Türkiye Cumhuriyeti her manada bu misyonu yerine getirecek kudrete sahiptir. Fakat ancak şuurlu ve milli kadrolarla bu tür projelerin yapılması mümkündür. Öncelikle Türkiye-Afrika ilişkilerinde diplomatlarımız tarihten ilham almak zorundadırlar. Bu konuda ilk başta bölgedeki misyonlarımıza gereken eğitim verilmeli ve o minvalde gereği yapılmalıdır. Ahmet Cevdet Paşa, “Tarih bilmeyen diplomat, pusuladan anlamayan kaptana benzer. Her ikisinin de karaya oturmak tehlikesi vardır” derken işaret ettiği husus tam da eksikliğini hissettiğimiz bu noktadır. Afrika’nın köylerine okullar açan Osmanlı Devleti’nin kültür mirası neden Türk milletine Afrika’da bir kılavuz olmasın?  

Sözlerimiz şüphesiz bir şikayet değil Türkiye Cumhuriyeti’nin şanlı tarihine yakışır bir diplomasiyle Afrika’da var olmasına ışık tutmak için paylaştığımız samimi düşüncelerimizdir. Türkiye’nin Afrika’da saha diplomasisinde potansiyelinin çok altında bir kapasiteyle çalıştığını söylemek, Afrika’da Afrika tarihi öğreten bir Türk tarihçisinin belki vatanı için yapabileceği en salahiyetli vazifesidir. Aksi halde hali hazırdaki vaziyetten muvaffakiyet beklemenin akibeti sükut-u hayal olur. Özetle Osmanlı Afrikası, Türkiye Cumhuriyeti’nin yaşlı kıtadaki yol haritasıdır.

Ecdadımızın çizdiği o haritayı okuyacak kadrolar, Türkiye Cumhuriyeti’nin Afrika diplomasisindeki kaderini belirleyecektir.  

Türkiye Afrika’da nasıl bir temsili hakediyor?

Şüphesiz bir ulusun mirası, tarihte Afrika topluluklarını güçlendirme çabalarıyla karakterize edilmelidir. Geçmişte Afrika'ya olumlu katkıda bulunan, hakikaten iyi niyetle hareket eden ve arkasında takdire şayan bir miras bırakan Türk milleti gibi bir ulus, derin bir saygı ile tanımlanmalı ve öyle temsil edilmelidir. 

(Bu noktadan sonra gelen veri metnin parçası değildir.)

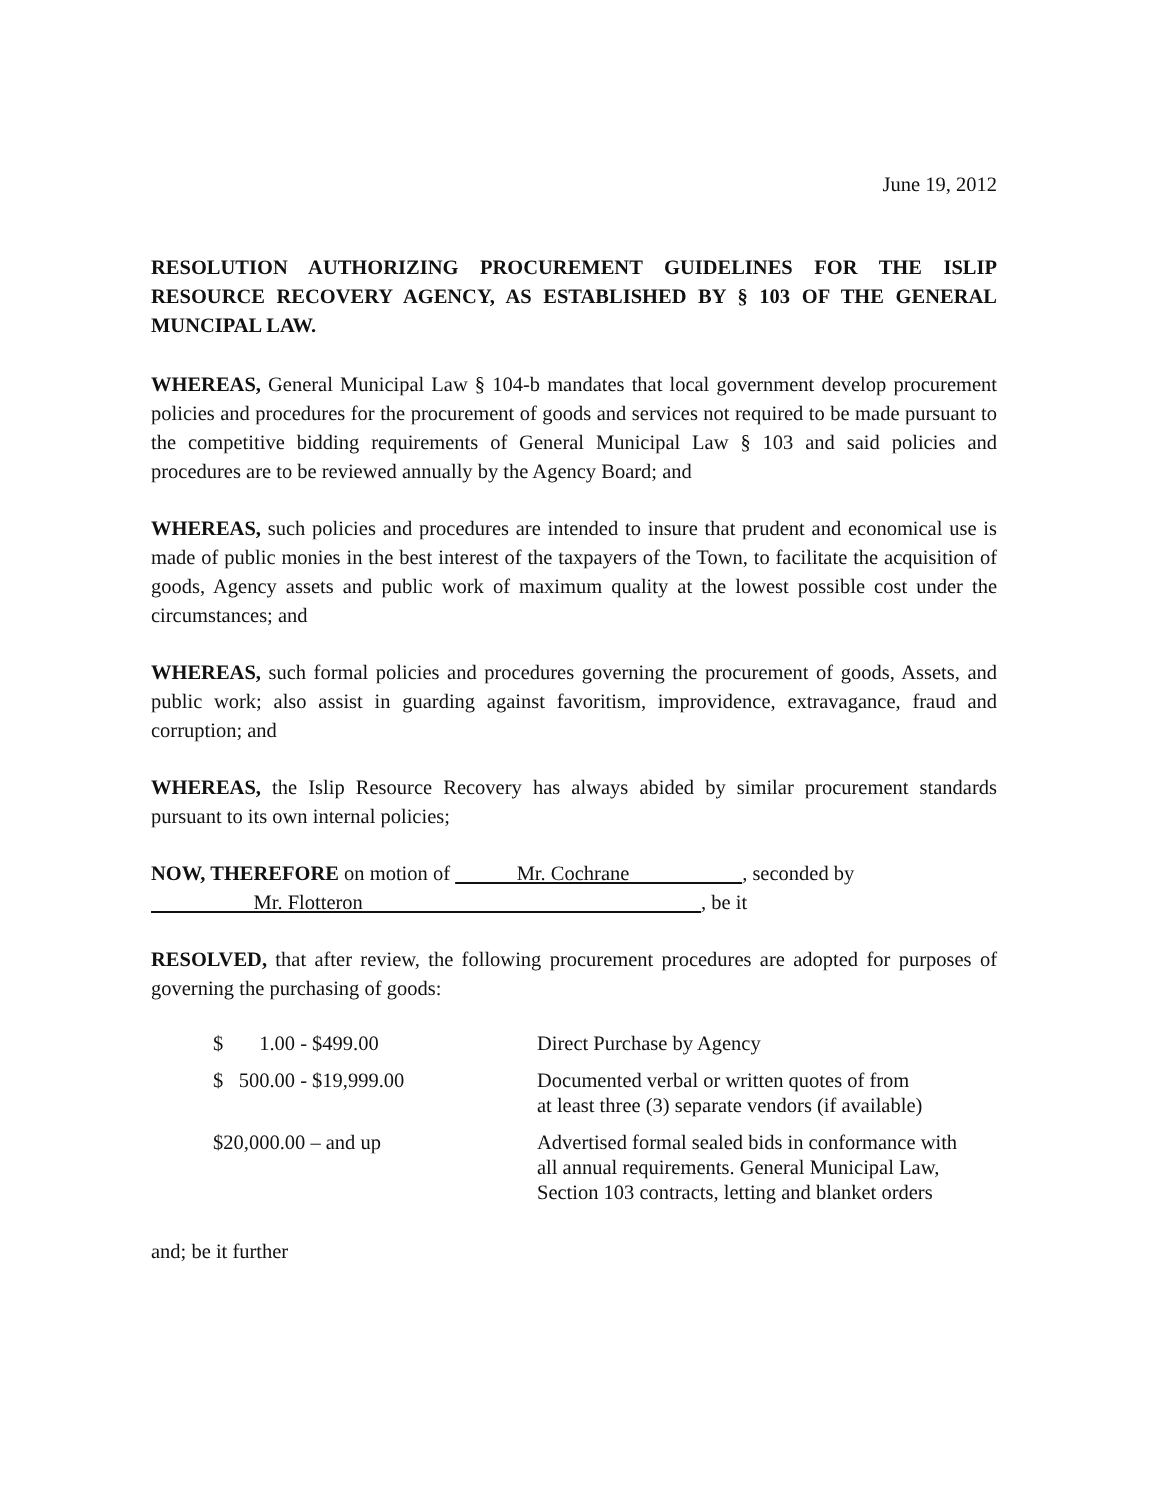June 19, 2012
RESOLUTION AUTHORIZING PROCUREMENT GUIDELINES FOR THE ISLIP RESOURCE RECOVERY AGENCY, AS ESTABLISHED BY § 103 OF THE GENERAL MUNCIPAL LAW.
WHEREAS, General Municipal Law § 104-b mandates that local government develop procurement policies and procedures for the procurement of goods and services not required to be made pursuant to the competitive bidding requirements of General Municipal Law § 103 and said policies and procedures are to be reviewed annually by the Agency Board; and
WHEREAS, such policies and procedures are intended to insure that prudent and economical use is made of public monies in the best interest of the taxpayers of the Town, to facilitate the acquisition of goods, Agency assets and public work of maximum quality at the lowest possible cost under the circumstances; and
WHEREAS, such formal policies and procedures governing the procurement of goods, Assets, and public work; also assist in guarding against favoritism, improvidence, extravagance, fraud and corruption; and
WHEREAS, the Islip Resource Recovery has always abided by similar procurement standards pursuant to its own internal policies;
NOW, THEREFORE on motion of Mr. Cochrane , seconded by
Mr. Flotteron , be it
RESOLVED, that after review, the following procurement procedures are adopted for purposes of governing the purchasing of goods:
| $ 1.00 - $499.00 | Direct Purchase by Agency |
| $ 500.00 - $19,999.00 | Documented verbal or written quotes of from at least three (3) separate vendors (if available) |
| $20,000.00 – and up | Advertised formal sealed bids in conformance with all annual requirements. General Municipal Law, Section 103 contracts, letting and blanket orders |
and; be it further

Bu geçmişiyle Türkiye, herhangi bir gizli gündem olmaksızın Afrika'nın büyümesine ve refahına yatırım yapan gerçek bir müttefik olarak tasvir edilmelidir. Bir başka ifadeyle Afrika'nın ihtiyaçlarını ve isteklerini ön planda tutan hayırsever bir ortak olarak hatırlanmalıdır. Ve elbette Afrika tarihi ve kültürüne yaptığı katkılar kabul edilmelidir. Bu, eğitim yoluyla tanınmayı, kamuya açık anma törenlerini, anıtları veya kıtada yarattığı olumlu etkiyi kutlayan kültürel alışverişleri içerebilir. 

Eritre’de bir caddeye Özdemir Paşa’nın ismi, Güney Afrika’da bir okula Ebubekir Efendi’nin adı konulabilir. Genel olarak, bu ülkenin Afrika'daki temsili, samimi ve özverili işbirliğiyle neler başarılabileceğinin bir örneği olarak hizmet eden onurlu bir temsil olmalı iken kıtada devletimizi temsil eden diplomatlar bunu ne kadar başarabilmiştir.  

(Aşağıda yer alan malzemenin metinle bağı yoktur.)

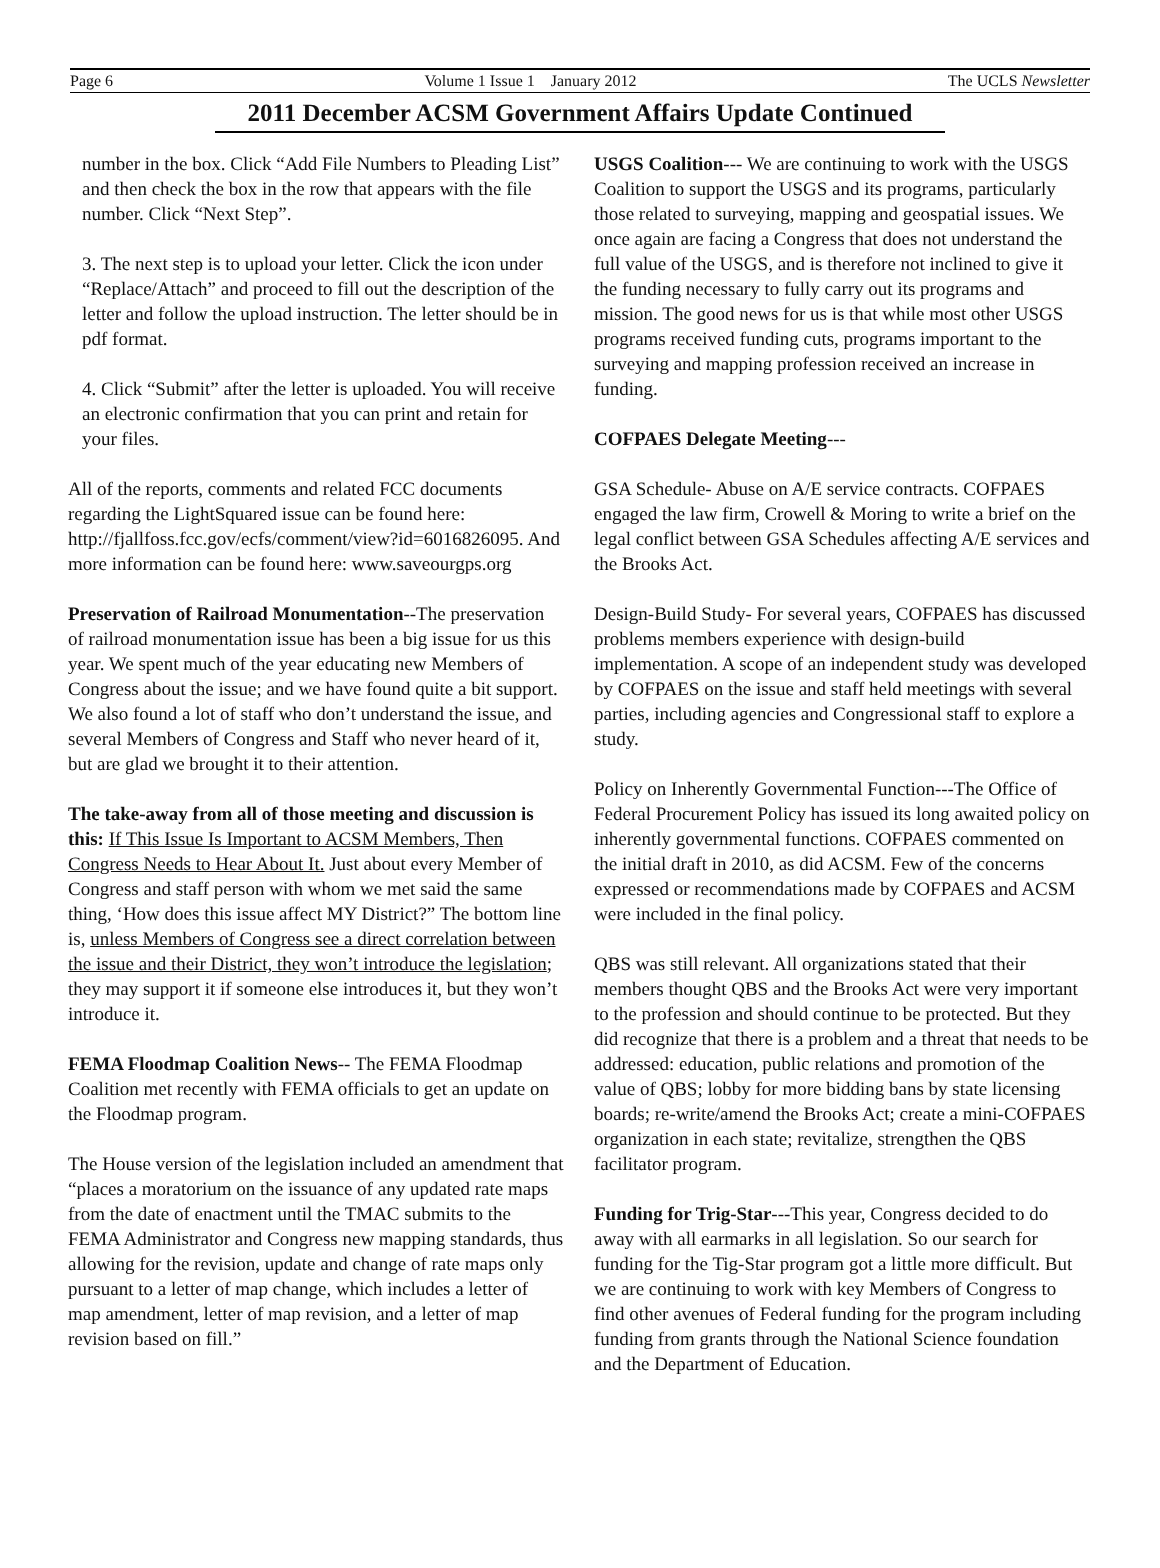Page 6 Volume 1 Issue 1 January 2012 The UCLS Newsletter
2011 December ACSM Government Affairs Update Continued
number in the box. Click “Add File Numbers to Pleading List” and then check the box in the row that appears with the file number. Click “Next Step”.
3. The next step is to upload your letter. Click the icon under “Replace/Attach” and proceed to fill out the description of the letter and follow the upload instruction. The letter should be in pdf format.
4. Click “Submit” after the letter is uploaded. You will receive an electronic confirmation that you can print and retain for your files.
All of the reports, comments and related FCC documents regarding the LightSquared issue can be found here: http://fjallfoss.fcc.gov/ecfs/comment/view?id=6016826095. And more information can be found here: www.saveourgps.org
Preservation of Railroad Monumentation--The preservation of railroad monumentation issue has been a big issue for us this year. We spent much of the year educating new Members of Congress about the issue; and we have found quite a bit support. We also found a lot of staff who don’t understand the issue, and several Members of Congress and Staff who never heard of it, but are glad we brought it to their attention.
The take-away from all of those meeting and discussion is this: If This Issue Is Important to ACSM Members, Then Congress Needs to Hear About It. Just about every Member of Congress and staff person with whom we met said the same thing, ‘How does this issue affect MY District?” The bottom line is, unless Members of Congress see a direct correlation between the issue and their District, they won’t introduce the legislation; they may support it if someone else introduces it, but they won’t introduce it.
FEMA Floodmap Coalition News-- The FEMA Floodmap Coalition met recently with FEMA officials to get an update on the Floodmap program.
The House version of the legislation included an amendment that “places a moratorium on the issuance of any updated rate maps from the date of enactment until the TMAC submits to the FEMA Administrator and Congress new mapping standards, thus allowing for the revision, update and change of rate maps only pursuant to a letter of map change, which includes a letter of map amendment, letter of map revision, and a letter of map revision based on fill.”
USGS Coalition--- We are continuing to work with the USGS Coalition to support the USGS and its programs, particularly those related to surveying, mapping and geospatial issues. We once again are facing a Congress that does not understand the full value of the USGS, and is therefore not inclined to give it the funding necessary to fully carry out its programs and mission. The good news for us is that while most other USGS programs received funding cuts, programs important to the surveying and mapping profession received an increase in funding.
COFPAES Delegate Meeting---
GSA Schedule- Abuse on A/E service contracts. COFPAES engaged the law firm, Crowell & Moring to write a brief on the legal conflict between GSA Schedules affecting A/E services and the Brooks Act.
Design-Build Study- For several years, COFPAES has discussed problems members experience with design-build implementation. A scope of an independent study was developed by COFPAES on the issue and staff held meetings with several parties, including agencies and Congressional staff to explore a study.
Policy on Inherently Governmental Function---The Office of Federal Procurement Policy has issued its long awaited policy on inherently governmental functions. COFPAES commented on the initial draft in 2010, as did ACSM. Few of the concerns expressed or recommendations made by COFPAES and ACSM were included in the final policy.
QBS was still relevant. All organizations stated that their members thought QBS and the Brooks Act were very important to the profession and should continue to be protected. But they did recognize that there is a problem and a threat that needs to be addressed: education, public relations and promotion of the value of QBS; lobby for more bidding bans by state licensing boards; re-write/amend the Brooks Act; create a mini-COFPAES organization in each state; revitalize, strengthen the QBS facilitator program.
Funding for Trig-Star---This year, Congress decided to do away with all earmarks in all legislation. So our search for funding for the Tig-Star program got a little more difficult. But we are continuing to work with key Members of Congress to find other avenues of Federal funding for the program including funding from grants through the National Science foundation and the Department of Education.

Sorulması gereken suallerden birisi, Türkiye devleti, tarihini arkasına alarak Afrika’da bu münasebetleri kurabilmiş midir? Diğer soru ise Uganda’da Yunan kıyafeti ile tören düzenleyen diplomatla, Güney Afrika’da Ramazan ayının arife gününde bayram kutlaması yapan büyükelçilerle bu temsil ne kadar mümkündür?